#### Problem statement:
Write out every line of the listing below without changing a single character.

Recorded data:
● ● ● ●

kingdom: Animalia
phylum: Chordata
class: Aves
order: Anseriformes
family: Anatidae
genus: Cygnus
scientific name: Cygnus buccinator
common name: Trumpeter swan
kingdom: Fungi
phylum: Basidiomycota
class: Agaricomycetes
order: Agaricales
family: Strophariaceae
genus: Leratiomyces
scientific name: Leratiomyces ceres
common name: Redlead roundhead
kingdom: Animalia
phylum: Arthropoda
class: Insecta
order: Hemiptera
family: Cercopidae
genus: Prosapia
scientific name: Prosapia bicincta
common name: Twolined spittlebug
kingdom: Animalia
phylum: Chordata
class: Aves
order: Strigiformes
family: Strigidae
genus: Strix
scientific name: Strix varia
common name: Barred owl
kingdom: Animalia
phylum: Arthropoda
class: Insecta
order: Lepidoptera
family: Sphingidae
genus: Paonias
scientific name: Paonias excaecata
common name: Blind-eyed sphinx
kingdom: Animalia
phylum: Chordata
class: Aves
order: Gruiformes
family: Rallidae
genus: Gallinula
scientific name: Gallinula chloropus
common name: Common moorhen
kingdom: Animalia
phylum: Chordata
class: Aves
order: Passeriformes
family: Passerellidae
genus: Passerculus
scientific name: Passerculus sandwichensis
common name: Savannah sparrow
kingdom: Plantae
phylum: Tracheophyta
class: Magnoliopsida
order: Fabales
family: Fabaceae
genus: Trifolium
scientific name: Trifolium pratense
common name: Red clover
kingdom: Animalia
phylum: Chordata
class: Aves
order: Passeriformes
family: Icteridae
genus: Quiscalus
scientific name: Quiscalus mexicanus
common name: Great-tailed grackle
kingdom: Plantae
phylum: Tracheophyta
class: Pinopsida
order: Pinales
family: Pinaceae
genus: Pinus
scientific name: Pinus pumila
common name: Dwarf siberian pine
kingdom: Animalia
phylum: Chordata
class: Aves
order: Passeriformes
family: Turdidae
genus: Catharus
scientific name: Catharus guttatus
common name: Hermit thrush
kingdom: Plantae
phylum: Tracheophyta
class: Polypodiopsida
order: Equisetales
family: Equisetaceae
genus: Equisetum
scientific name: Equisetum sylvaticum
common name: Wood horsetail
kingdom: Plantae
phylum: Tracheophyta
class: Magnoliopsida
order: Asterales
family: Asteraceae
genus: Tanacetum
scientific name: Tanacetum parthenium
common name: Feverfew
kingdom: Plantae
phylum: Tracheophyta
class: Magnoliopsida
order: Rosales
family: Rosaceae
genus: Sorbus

● ● ● ●

#### The result:
kingdom: Animalia
phylum: Chordata
class: Aves
order: Anseriformes
family: Anatidae
genus: Cygnus
scientific name: Cygnus buccinator
common name: Trumpeter swan
kingdom: Fungi
phylum: Basidiomycota
class: Agaricomycetes
order: Agaricales
family: Strophariaceae
genus: Leratiomyces
scientific name: Leratiomyces ceres
common name: Redlead roundhead
kingdom: Animalia
phylum: Arthropoda
class: Insecta
order: Hemiptera
family: Cercopidae
genus: Prosapia
scientific name: Prosapia bicincta
common name: Twolined spittlebug
kingdom: Animalia
phylum: Chordata
class: Aves
order: Strigiformes
family: Strigidae
genus: Strix
scientific name: Strix varia
common name: Barred owl
kingdom: Animalia
phylum: Arthropoda
class: Insecta
order: Lepidoptera
family: Sphingidae
genus: Paonias
scientific name: Paonias excaecata
common name: Blind-eyed sphinx
kingdom: Animalia
phylum: Chordata
class: Aves
order: Gruiformes
family: Rallidae
genus: Gallinula
scientific name: Gallinula chloropus
common name: Common moorhen
kingdom: Animalia
phylum: Chordata
class: Aves
order: Passeriformes
family: Passerellidae
genus: Passerculus
scientific name: Passerculus sandwichensis
common name: Savannah sparrow
kingdom: Plantae
phylum: Tracheophyta
class: Magnoliopsida
order: Fabales
family: Fabaceae
genus: Trifolium
scientific name: Trifolium pratense
common name: Red clover
kingdom: Animalia
phylum: Chordata
class: Aves
order: Passeriformes
family: Icteridae
genus: Quiscalus
scientific name: Quiscalus mexicanus
common name: Great-tailed grackle
kingdom: Plantae
phylum: Tracheophyta
class: Pinopsida
order: Pinales
family: Pinaceae
genus: Pinus
scientific name: Pinus pumila
common name: Dwarf siberian pine
kingdom: Animalia
phylum: Chordata
class: Aves
order: Passeriformes
family: Turdidae
genus: Catharus
scientific name: Catharus guttatus
common name: Hermit thrush
kingdom: Plantae
phylum: Tracheophyta
class: Polypodiopsida
order: Equisetales
family: Equisetaceae
genus: Equisetum
scientific name: Equisetum sylvaticum
common name: Wood horsetail
kingdom: Plantae
phylum: Tracheophyta
class: Magnoliopsida
order: Asterales
family: Asteraceae
genus: Tanacetum
scientific name: Tanacetum parthenium
common name: Feverfew
kingdom: Plantae
phylum: Tracheophyta
class: Magnoliopsida
order: Rosales
family: Rosaceae
genus: Sorbus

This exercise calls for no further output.